◆ **Problem set**:
(A) In the passage on safety net hospital funding, what did California's "Bridge to Reform" Medicaid waiver include for safety net hospitals?
(B) Continue the passage on safety net hospital funding from its final sentence, in the same formal register.

Funding for infrastructure, staffing, and training to support integrated care may also be a barrier for some safety net hospitals (Ku et al. 2011). Infrastructure includes not only the physical facilities to expand capacity and purchase new equipment, but also upgrades to health information technology necessary to coordinate care with other providers and monitor utilization of services by patients as well as key quality indicators. Many safety net hospitals lack the access to capital, margins, or cash reserves needed for such infrastructure improvements and will need assistance from both public and private sources. As part of the American Recovery and Reinvestment Act (ARRA) of 2009, the Health Information Technology for Economic and Clinical Health (HITECH) Act includes provisions to support and incentivize providers to adopt and use health information technology to improve health care quality and care coordination; this includes extra support for some types of safety net providers such as Critical Access Hospitalsand other small rural hospitals (Gold et al. 2012; Heisey-Grove et al. 2012). Establishment of Regional Extension Centers through HITECH prioritizes engagement with safety net providers in order to reduce disparities in health care that may arise from the “digital divide” (Heisey-Grove 2012). Some states have used Section 1115 Medicaid Waivers to support development of the infrastructure needed for integrated care. For example, California’s “Bridge to Reform” Medicaid waiver included Delivery System Reform Incentive Payments (DSRIP) to safety net hospitals for such purposes (Harbage and Ledford 2012).

◆ **Dataset entries**:
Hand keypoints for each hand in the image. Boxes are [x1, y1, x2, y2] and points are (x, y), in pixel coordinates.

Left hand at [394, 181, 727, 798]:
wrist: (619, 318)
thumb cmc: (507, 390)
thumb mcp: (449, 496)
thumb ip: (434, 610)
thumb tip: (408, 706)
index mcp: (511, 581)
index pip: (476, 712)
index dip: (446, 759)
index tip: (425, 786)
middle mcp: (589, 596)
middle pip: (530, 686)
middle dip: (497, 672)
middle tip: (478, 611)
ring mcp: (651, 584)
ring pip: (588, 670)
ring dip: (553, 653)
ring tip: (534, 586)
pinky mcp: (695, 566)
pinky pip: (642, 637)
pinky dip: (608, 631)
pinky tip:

◆ **Answers for the exercise**:
(A) Delivery System Reform Incentive Payments (DSRIP).

(B)
In addition, the risk profile of many patients who use safety net hospitals may make inclusion of the hospital or many of its patients less attractive to an ACO, which may wish, for example, to include only private and Medicare patients, who have a better risk profile as well as higher reimbursement than Medicaid patients. Risk-adjustment methodologies used to define spending targets may or may not adequately account for the high clinical risk of Medicaid patients; it will be more difficult to account for other aspects of being socially disadvantaged, such as language barriers, social isolation, and the lack of other critical social services that could make it harder to realize cost savings and improvements in quality of care (Lewis et al. 2012). For the most vulnerable patients, coordination of care with other social services will be necessary to realize the cost and quality benefits of integrated care systems. Some safety net hospitals, such as Wishard Health Services in Indianapolis, have invested in housing units for their homeless patients as a way of meeting patients’ primary care and social services needs while saving the hospital money by reducing their use of the emergency department (Katz et al. 2011).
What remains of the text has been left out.